Skier’s thumb? Gamekeeper’s thumb?

30 May 2021

The ulnar collateral ligament is a strong, fibrous band that maintains stability on the inside border at the base of the thumb. The ligament prevents excessive thumb movement away from the hand.

How is it Injured?

Injuries usually occur as a result of a sporting mishap. It is commonly seen in skier’s, footballers and rugby players. The ligament may also be directly damaged as a direct result of a fall or other trauma.

The ligament is typically damaged as the thumb is forced away from the hand stretching or rupturing the UCL.

UCL injuries are commonly referred to as “Skier’s thumb” AND “Gamekeeper’s thumb”

Skier’s thumb refers to an acute injury to the ulnar collateral ligament.
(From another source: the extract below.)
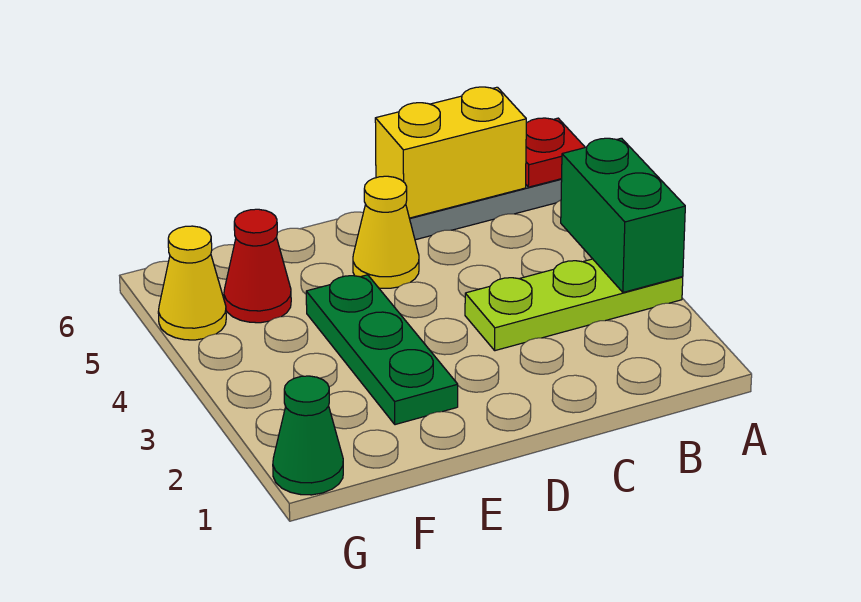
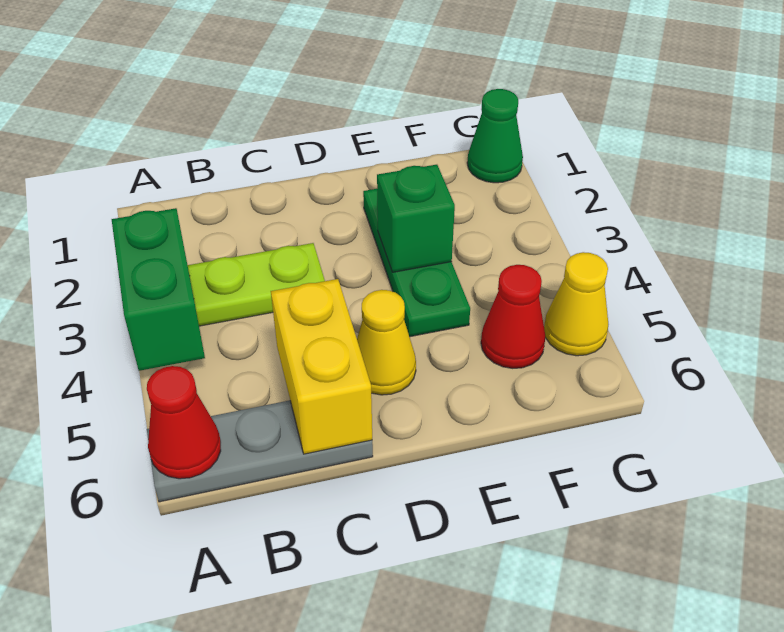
red plate A6 level 2 -> red cone A6 level 2
yellow brick B6:C6 level 2 -> yellow brick C5:C6 level 2
none -> green brick E3 level 2

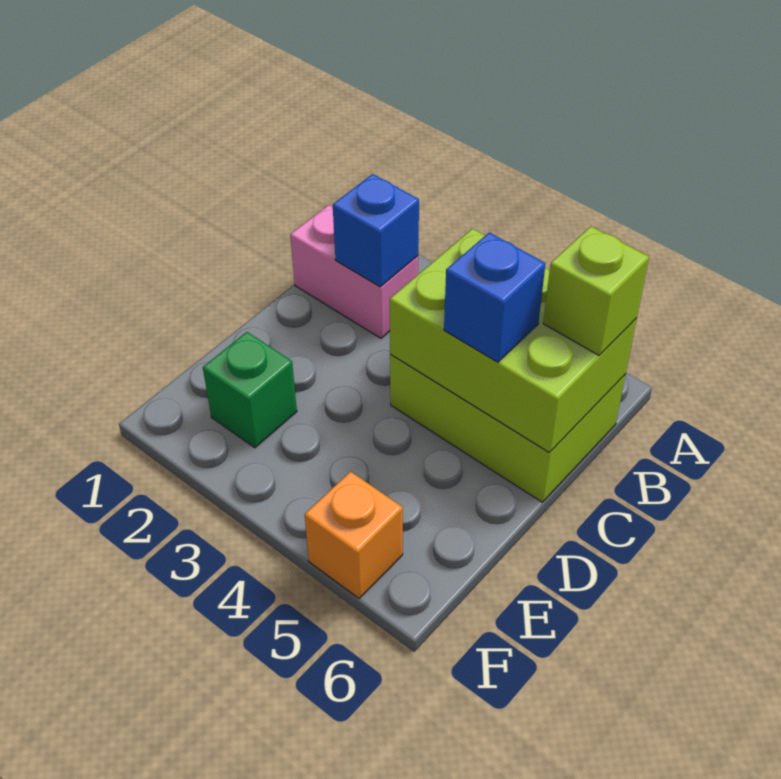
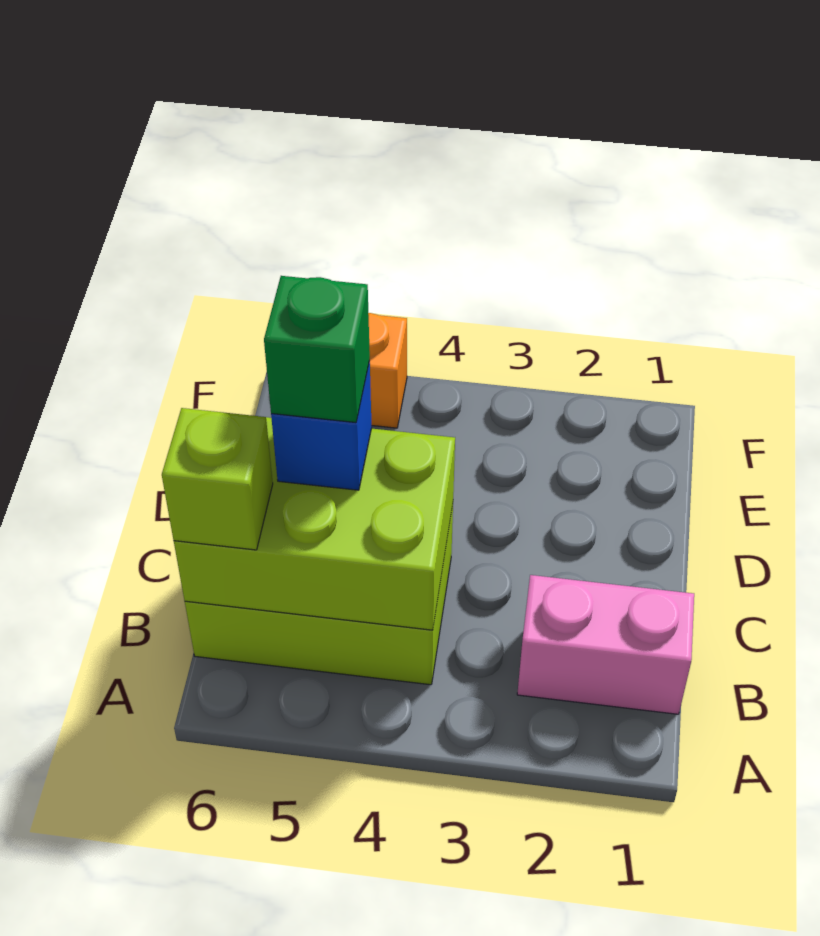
blue brick B2 level 2 -> none
green brick E2 level 1 -> green brick C5 level 4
This involves significant stress to the ligament which stretches the ligament beyond its normal limit. If the ulnar collateral ligament is stretched far enough it will rupture

Gamekeeper’s thumb refers to chronic injury causing a stretching of the ulnar collateral ligament over time. This is usually due to a lower grade repetitive trauma.

Signs and Symptoms?

  • Pain and tenderness over the base of the thumb
  • Swelling and or bruising over base of the thumb
  • Pain with movement of the affected thumb and difficulty gripping objects
  • Instability or catching of the thumb on movement


Treatment is highly varied and dependent on a number of factors.

  • Severity/grade of the injury
  • How long ago injury occurred
  • Patient age
  • Physical demands of the patient
  • Likely adherence of patient to protocols

If only a partial rupture has occurred patients are either placed in a mild cast or wrist splint (known as thumb spica) for 4 to 6 weeks.

If a complete rupture has occurred or there is gross instability of the thumb surgical intervention is most likely. Surgery is most effective when executed within the first few weeks following injury.

What is the recovery after ulnar collateral ligament repair?

Following surgery, patients will be placed in a cast for four to six weeks to protect the repaired ligament. During this time gentle range of movement exercises will be commenced progressing to stretching and strengthening exercises. Return to sports and full activity usually occurs 3 to 4 months after surgery.